Back up. The movie begins with a politician killing himself at Hains Point in DC. The camera pans up and over The Awakening--

--and I'm wondering if the choice is deliberate, a metaphor for... For the Internet struggling to dig it's way out of the earth into regular use? Humanity (like Angela) struggling to live life while being buried by an increasingly technology-based world?

(Ugh, dial up. The horror.

And, appropriately (I guess) I'm watching the movie on Crackle, so there are commercials. It's like I'm living in the Middle Ages.)

 

 

 

 

 

She uses her laptop at the beach. That's just absurd. I mean, I've used my iPad while camping at the beach, but that's different; I had a blog to write.

Stop the presses, Jack Devlin (Jeremy Northam) is Phil ConnoringTM Angela.

(And, don't get me started on the lazy character names. Really? She's an angel (even works for Cathedral software) and he's the devil? (Devlin may also be a reference to Hitchcock's Notorious.) Can we be more obvious?)

He ordered her drink, he talks about obsessing about other favorite film, he "guesses" where she's from. He "guessed" she was a hacker. Plus, he fits the ideal man description she offered up in Cyber Chat earlier.

At least the movie doesn't take long before it lets us know that Jack is the bad guy.

Love that she can't feel his gun when she hugs him or when she picks up his coat. Filmmakers forgot that guns have weight.)
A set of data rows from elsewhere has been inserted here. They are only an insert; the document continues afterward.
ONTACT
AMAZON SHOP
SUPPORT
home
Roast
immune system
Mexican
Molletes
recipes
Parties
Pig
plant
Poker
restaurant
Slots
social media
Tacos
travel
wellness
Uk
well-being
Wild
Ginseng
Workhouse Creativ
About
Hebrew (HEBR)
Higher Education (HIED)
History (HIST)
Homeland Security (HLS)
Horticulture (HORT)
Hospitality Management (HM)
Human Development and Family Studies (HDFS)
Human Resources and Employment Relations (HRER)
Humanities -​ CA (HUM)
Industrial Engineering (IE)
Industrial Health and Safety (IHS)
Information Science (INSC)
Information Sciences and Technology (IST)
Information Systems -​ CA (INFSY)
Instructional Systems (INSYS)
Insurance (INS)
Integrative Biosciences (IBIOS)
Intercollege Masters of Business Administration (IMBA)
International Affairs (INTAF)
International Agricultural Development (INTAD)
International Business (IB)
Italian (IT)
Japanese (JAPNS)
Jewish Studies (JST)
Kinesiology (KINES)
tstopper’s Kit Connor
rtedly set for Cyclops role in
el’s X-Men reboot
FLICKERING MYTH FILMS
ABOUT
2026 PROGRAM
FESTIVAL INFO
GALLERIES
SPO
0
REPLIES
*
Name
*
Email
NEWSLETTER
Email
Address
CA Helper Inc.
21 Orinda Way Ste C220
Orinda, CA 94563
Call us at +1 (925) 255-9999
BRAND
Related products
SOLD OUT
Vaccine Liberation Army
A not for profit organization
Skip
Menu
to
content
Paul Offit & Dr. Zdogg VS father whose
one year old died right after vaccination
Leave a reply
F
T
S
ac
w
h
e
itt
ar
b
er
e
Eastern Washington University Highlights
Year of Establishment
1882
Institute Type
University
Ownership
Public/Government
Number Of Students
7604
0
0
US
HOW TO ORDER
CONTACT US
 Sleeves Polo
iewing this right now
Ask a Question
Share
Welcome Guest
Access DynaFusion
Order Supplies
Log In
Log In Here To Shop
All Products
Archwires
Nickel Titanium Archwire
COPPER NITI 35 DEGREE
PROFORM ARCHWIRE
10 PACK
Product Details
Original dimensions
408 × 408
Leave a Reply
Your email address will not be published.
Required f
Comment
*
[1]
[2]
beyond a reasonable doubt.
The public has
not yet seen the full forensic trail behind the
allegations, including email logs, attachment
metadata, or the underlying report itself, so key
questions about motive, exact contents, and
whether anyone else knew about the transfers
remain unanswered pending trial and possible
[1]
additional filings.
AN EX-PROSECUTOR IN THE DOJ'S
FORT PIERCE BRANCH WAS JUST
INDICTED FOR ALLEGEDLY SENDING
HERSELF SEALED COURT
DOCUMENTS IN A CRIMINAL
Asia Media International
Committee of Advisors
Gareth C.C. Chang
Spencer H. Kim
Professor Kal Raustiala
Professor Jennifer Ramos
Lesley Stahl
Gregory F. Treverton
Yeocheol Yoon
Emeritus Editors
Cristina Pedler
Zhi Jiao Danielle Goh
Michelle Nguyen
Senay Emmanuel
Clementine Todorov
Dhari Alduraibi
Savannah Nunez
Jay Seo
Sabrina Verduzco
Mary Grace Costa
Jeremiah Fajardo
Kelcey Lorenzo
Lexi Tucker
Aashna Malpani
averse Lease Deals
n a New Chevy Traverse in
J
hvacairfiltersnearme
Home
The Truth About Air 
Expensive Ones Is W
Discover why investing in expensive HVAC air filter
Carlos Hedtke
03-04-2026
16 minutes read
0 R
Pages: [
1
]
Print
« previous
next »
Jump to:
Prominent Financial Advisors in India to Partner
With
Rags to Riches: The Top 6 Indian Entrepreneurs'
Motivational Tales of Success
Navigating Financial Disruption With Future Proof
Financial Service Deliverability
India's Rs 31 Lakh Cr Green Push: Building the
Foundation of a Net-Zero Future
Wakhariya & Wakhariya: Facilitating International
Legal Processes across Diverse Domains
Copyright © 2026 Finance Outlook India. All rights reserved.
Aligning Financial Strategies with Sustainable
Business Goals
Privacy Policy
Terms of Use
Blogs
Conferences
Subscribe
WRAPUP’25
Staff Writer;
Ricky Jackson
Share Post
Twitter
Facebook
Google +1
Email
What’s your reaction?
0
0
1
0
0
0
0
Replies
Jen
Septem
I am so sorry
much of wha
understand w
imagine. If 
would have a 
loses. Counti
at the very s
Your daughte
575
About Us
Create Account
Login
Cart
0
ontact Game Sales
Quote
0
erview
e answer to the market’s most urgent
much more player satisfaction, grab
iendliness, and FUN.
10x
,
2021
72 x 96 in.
But the film's plot is problematic. Half an hour into it, Angela doesn't even know there's anything going on, doesn't know there's a mystery to be solved. And, we're not the far ahead of her in the audience; we know Jack wants to kill her and he wanted that disk she got in the mail.

And finally, she learns what he's doing. Still has no clue as to why, of course. Well a clue: she found the floppy disk.

 

 

 

 

 

The plot after that first act is that of a pretty straightforward thriller. The Internet stuff is just a veneer to make the story seem new when it's really a fairly basic setup--innocent person framed... like The Fugitive for the internet age, an elaboration on modern identity theft.

And, watching it, I'm back in 1995. Because of the Internet stuff--I wouldn't really get online regularly for another couple years, but I had been on BBSes as far back as the late 80s. I had been playing shareware games like Wolfenstein for several years. And, I worked in a movie theater where we had The Net playing a few times a day. Waterworld opened the same weekend but that was over at the underground. We had The Net, we had Clueless, we had Species, we had Batman Forever, we may have still had Braveheart (we had that for a long time), and we had The Indian in the Cupboard. I saw the beginning and end of this movie many times.